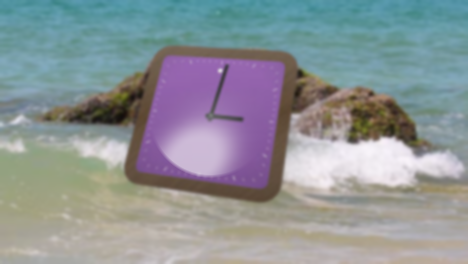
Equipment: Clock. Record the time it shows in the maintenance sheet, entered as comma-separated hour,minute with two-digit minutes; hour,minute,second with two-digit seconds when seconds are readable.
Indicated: 3,01
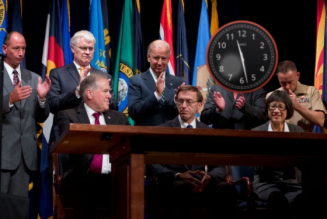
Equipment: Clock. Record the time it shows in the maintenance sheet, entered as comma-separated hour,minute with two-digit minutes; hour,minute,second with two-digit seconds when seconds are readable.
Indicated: 11,28
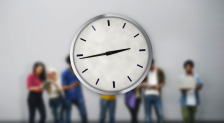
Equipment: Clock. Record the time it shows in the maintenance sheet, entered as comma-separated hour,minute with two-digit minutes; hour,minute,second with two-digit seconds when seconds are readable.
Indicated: 2,44
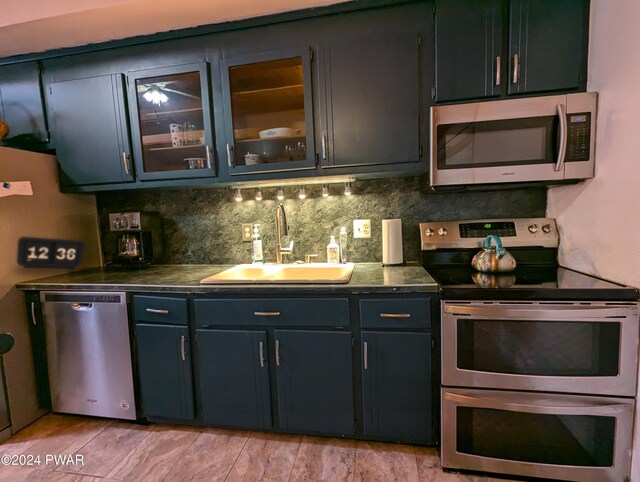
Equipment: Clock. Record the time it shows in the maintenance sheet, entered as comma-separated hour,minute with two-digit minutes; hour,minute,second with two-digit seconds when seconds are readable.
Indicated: 12,36
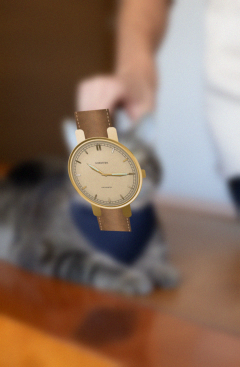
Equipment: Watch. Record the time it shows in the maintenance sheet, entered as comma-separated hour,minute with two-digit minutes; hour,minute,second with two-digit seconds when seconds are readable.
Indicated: 10,15
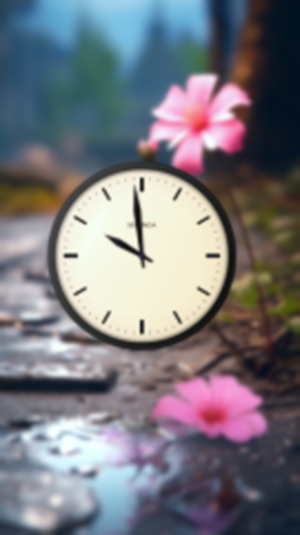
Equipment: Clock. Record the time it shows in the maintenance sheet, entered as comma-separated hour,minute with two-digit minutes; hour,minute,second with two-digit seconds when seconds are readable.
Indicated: 9,59
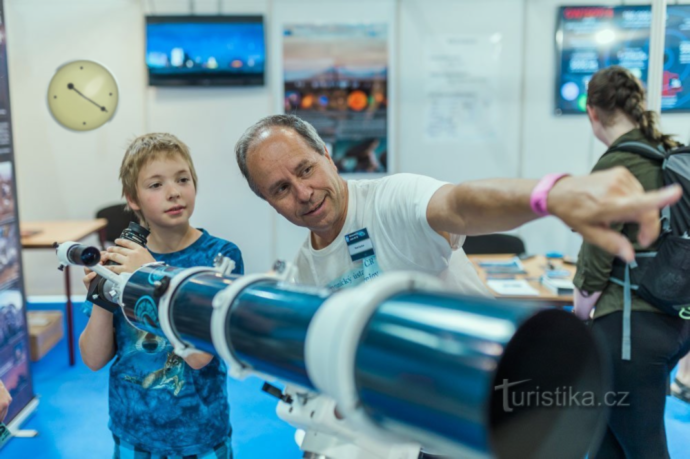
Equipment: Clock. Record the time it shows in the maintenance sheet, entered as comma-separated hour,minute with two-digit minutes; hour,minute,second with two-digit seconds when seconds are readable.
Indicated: 10,21
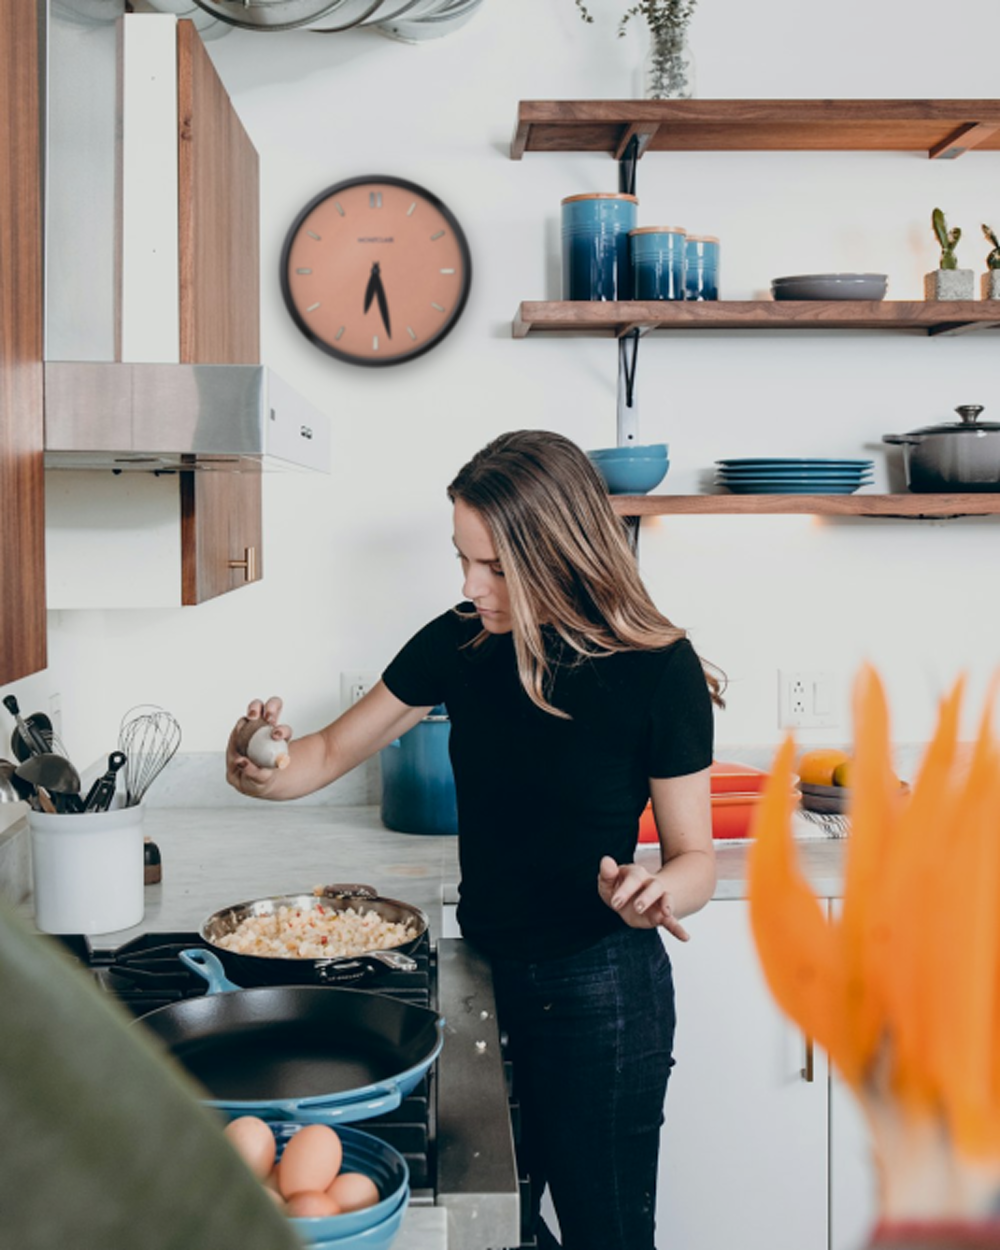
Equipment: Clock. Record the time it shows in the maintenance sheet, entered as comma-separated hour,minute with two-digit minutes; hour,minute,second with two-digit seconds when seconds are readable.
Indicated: 6,28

——————

→ **PROBLEM DESCRIPTION**: Rewrite the entries from the beginning up to and including the line containing "Indicated: 2,44", replacing "maintenance sheet" with "service log" and keeping all other text unchanged. Leave the pictures out.

→ **REPLY TO THE TASK**:
Equipment: Clock. Record the time it shows in the service log, entered as comma-separated hour,minute with two-digit minutes; hour,minute,second with two-digit seconds when seconds are readable.
Indicated: 3,01
Equipment: Clock. Record the time it shows in the service log, entered as comma-separated hour,minute with two-digit minutes; hour,minute,second with two-digit seconds when seconds are readable.
Indicated: 11,28
Equipment: Clock. Record the time it shows in the service log, entered as comma-separated hour,minute with two-digit minutes; hour,minute,second with two-digit seconds when seconds are readable.
Indicated: 2,44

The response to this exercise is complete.